2.      Kedatangan Yesus Kristus di bumi.
a.       Maksud kedatangan-Nya
Kedatangan-Nya di bumi adalah sebagai penggenapan nubuatan (Zakharia 14:4, Kisah 1:11-12, Wahyu 1:7), terutama sebagai penggenapan perjajian dengan bangsa Israel (Roma 11:26-27) dalam mana Yesus Kristus akan tinggal bersama orang percaya dan memerintah sebagai Raja dalam Kerajaan Milenial-Nya (Kerajaan Seribu Tahun) (Matius 6:10, Kisah 15:16, Yohanes 36:16-38). Sebagaimana kedatangan-Nya di udara, dalam peristiwa ini orang-orang percaya  di luar Gereja di bangkitkan dan memerintah bersama dengan Dia (Wahyu 5:10).

b.      Saat dan cara kedatangan-Nya
Sama halnya dengan peristiwa kedatangan-Nya di udara, kedatangan-Nya di bumipun tidak ada seorangpun yang dapat menentukan dan mengetahuinya (2 Petrus 3:10).
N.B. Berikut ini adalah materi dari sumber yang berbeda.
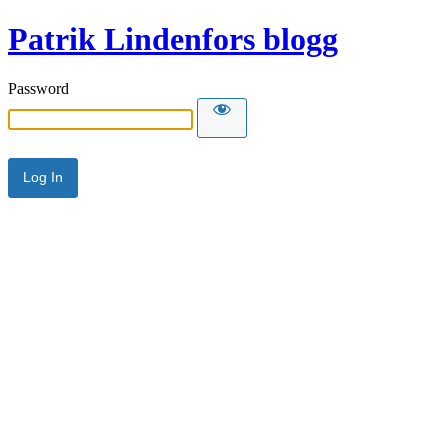
Patrik Lindenfors blogg
Password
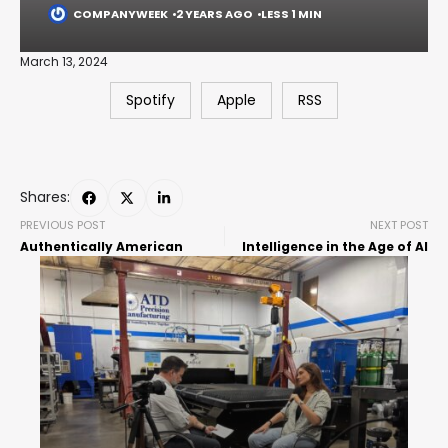
COMPANYWEEK
2 YEARS AGO
LESS 1 MIN
March 13, 2024
Spotify
Apple
RSS
Shares:
PREVIOUS POST
NEXT POST
Authentically American
Intelligence in the Age of AI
Yang jelas Dia pasti akan datang sesuai dengan yang dinubuatkan dan terjadi sesudah masa sengsara (posttribulasi) dan atau sebelum Kerajaan Seribu Tahun (Premillenial) (Zakharia 14:4, Kisah 1:11-12, Wahyu 20:1-6). Kalau kedatangan Yesus Kristus  di udara tidak disertai tanda-tanda ajaib maka sebaliknya kedatangan-Nya di bumi ini didahului dengan tanda-tanda zaman yang ajaib dan luar biasa, dan diliputi ketakutan dan penghukuman (Matius 24:27-28, 25:31-46, Wahyu 1:7). Semua mata akan memandang-Nya (Matius 24:29-31, Lukas 21:25-28, Wahyu 1:7).

E.     PENUTUP
      Peristiwa kedatangan Yesus Krisus kembali sungguh pasti akan terjadi.Dia akan datang kelak dan Alkitab mengingatkan kita untuk senantiasa berjaga-jaga,sadar dan hidup dalam penantian akan kedatangan-Nya (1 Tesalonika 5:6, Titus 2:11-13). 
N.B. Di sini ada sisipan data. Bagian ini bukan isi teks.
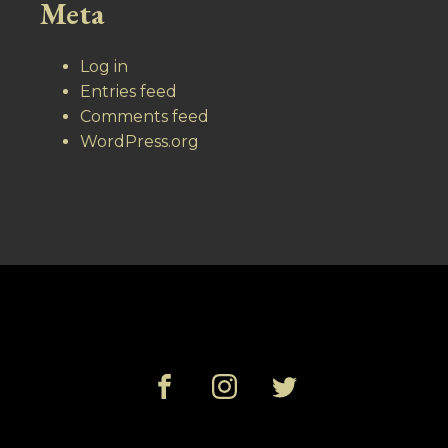
Meta
Log in
Entries feed
Comments feed
WordPress.org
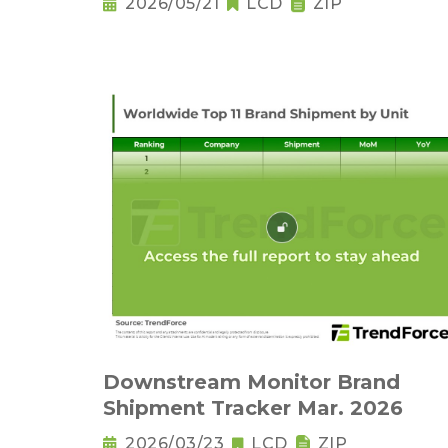
2026/05/21
LCD
ZIP
Downstream Monitor Brand
Shipment Tracker Mar. 2026
2026/03/23
LCD
ZIP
    Kedatangan-Nya akan terjadi dalam dua tahap yakni, tahap pertama bagi Gereja di udara/angkasa dan tahap kedua bagi Kerajaan Millenial-Nya (Kerajaan Seribu Tahun) di bumi.
    Kita, Gereja menanti kedatangan Yesus di udara/angkasa dalam mana kita akan diang­kat menyongsongnya di sana. Apakah anda juga akan terangkat menyongsong-Nya di udara nanti pada waktu Dia datang? Jawabannya ada pada anda sendiri!